GSequence pessimizes itself and slows down
Background: A couple weeks ago I worked on code that resized GtkListStore
to add a column to the model. This involves creating a bigger model, copying data and releasing old model. I then spent a whole day trying to understand why some innocent changes in the code will sometimes dramatically increase timings in subsequent resizes.
Run the snippet below and you will observe that every next iteration is slower.
This happens because GLib implements GSequence
as a treap, but does it incorrectly. A correct treap should have random "priorities" saved on every node, but GLib doesn't save anything and merely derives the priority from node pointer.

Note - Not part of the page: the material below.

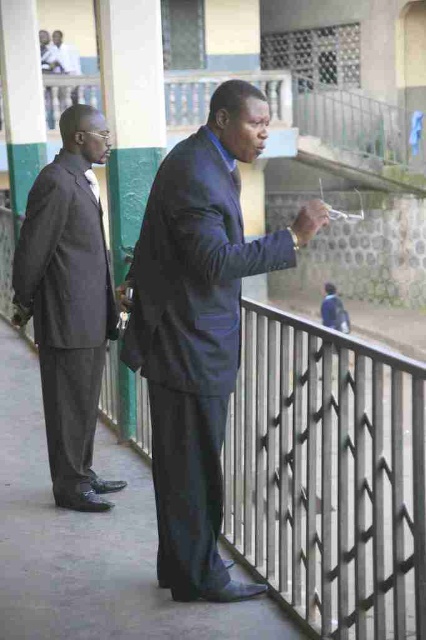
You are an event planner organizing a photoshoot and need to position two models wearing the matte black suit at center and the matte gray suit at left. Since you want to emphasize the size difference between them, which model should you place closer to the camera?

The matte black suit at center is bigger than the matte gray suit at left, so to emphasize the size difference, place the matte gray suit at left closer to the camera. This way, the smaller suit will appear larger in comparison, highlighting the contrast between their sizes.

You are a photographer trying to capture a clear shot of the matte black suit at center without the gray concrete pavement at center obstructing the background. Is the current positioning suitable for this?

Yes, the matte black suit at center is positioned in front of the gray concrete pavement at center, so the pavement will not obstruct the background in your shot as the suit is in front.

I understand (in theory) what happens next as: when GSequence
is freed, the nodes are released to memory allocator in anti-optimal order. When GSequence
is allocated again, the nodes are inserted in worse and worse order on every next iteration. Eventually it saturates on something very close to worst possible case.
Example output from the snippet:
0000 Populate_GSequence=0.48 height=55
0001 Populate_GSequence=0.90 height=88
0002 Populate_GSequence=1.45 height=122
0003 Populate_GSequence=1.73 height=140
0004 Populate_GSequence=2.88 height=180
<...>
0164 Populate_GSequence=75.52 height=2707
0165 Populate_GSequence=74.43 height=2690
0166 Populate_GSequence=75.18 height=2734
0167 Populate_GSequence=76.77 height=2748
0168 Populate_GSequence=77.06 height=2763
There, the first number is the iteration number, second is time in seconds, and third is the height of produced tree. For 1'000'000
items inserted in snippet, the expected height for properly balanced tree is ceil(log2(1'000'000+1))
= 20, but it's easy to see how the tree becomes more and more like a list.
For 1024 items, the output is:
0000 Populate_GSequence=0.00 maxHeight=15
0001 Populate_GSequence=0.00 maxHeight=34
0002 Populate_GSequence=0.00 maxHeight=45
0003 Populate_GSequence=0.00 maxHeight=54
0004 Populate_GSequence=0.00 maxHeight=62
<...>
0401 Populate_GSequence=0.02 maxHeight=954
0402 Populate_GSequence=0.02 maxHeight=955
0403 Populate_GSequence=0.02 maxHeight=956
0404 Populate_GSequence=0.02 maxHeight=956
0405 Populate_GSequence=0.02 maxHeight=956
As it can be seen, it saturates on a case which is very close to worst case of list-like tree (height 956 with 1024 items).
The suggested solution is to "follow the book" and actually create and store random priorities.
Here's the short testing snippet, a more advanced one is in the comments:
#include <glib.h>
#include <chrono>
#include <stdio.h>
using namespace std::chrono;
time_point<system_clock> getTime()
{
return system_clock::now();
}
int main (int argc, char **argv)
{
// Reproducible with low item counts as well. However, with low item
// counts it's harder to see the difference in timings.
const int NUM_ITEMS = 1'000'000;
for (int j = 0; j < 1024; j++)
{
GSequence* sequence = g_sequence_new(NULL);
auto timeBegin = getTime();
{
for (int i = 0; i < NUM_ITEMS; i++)
{
g_sequence_insert_before(g_sequence_get_end_iter(sequence), NULL);
}
}
duration<double> timePopulate = getTime() - timeBegin;
printf(
"%04d Populate_GSequence=%.2f\n",
j,
timePopulate.count()
);
g_sequence_free(sequence);
}
return 0;
}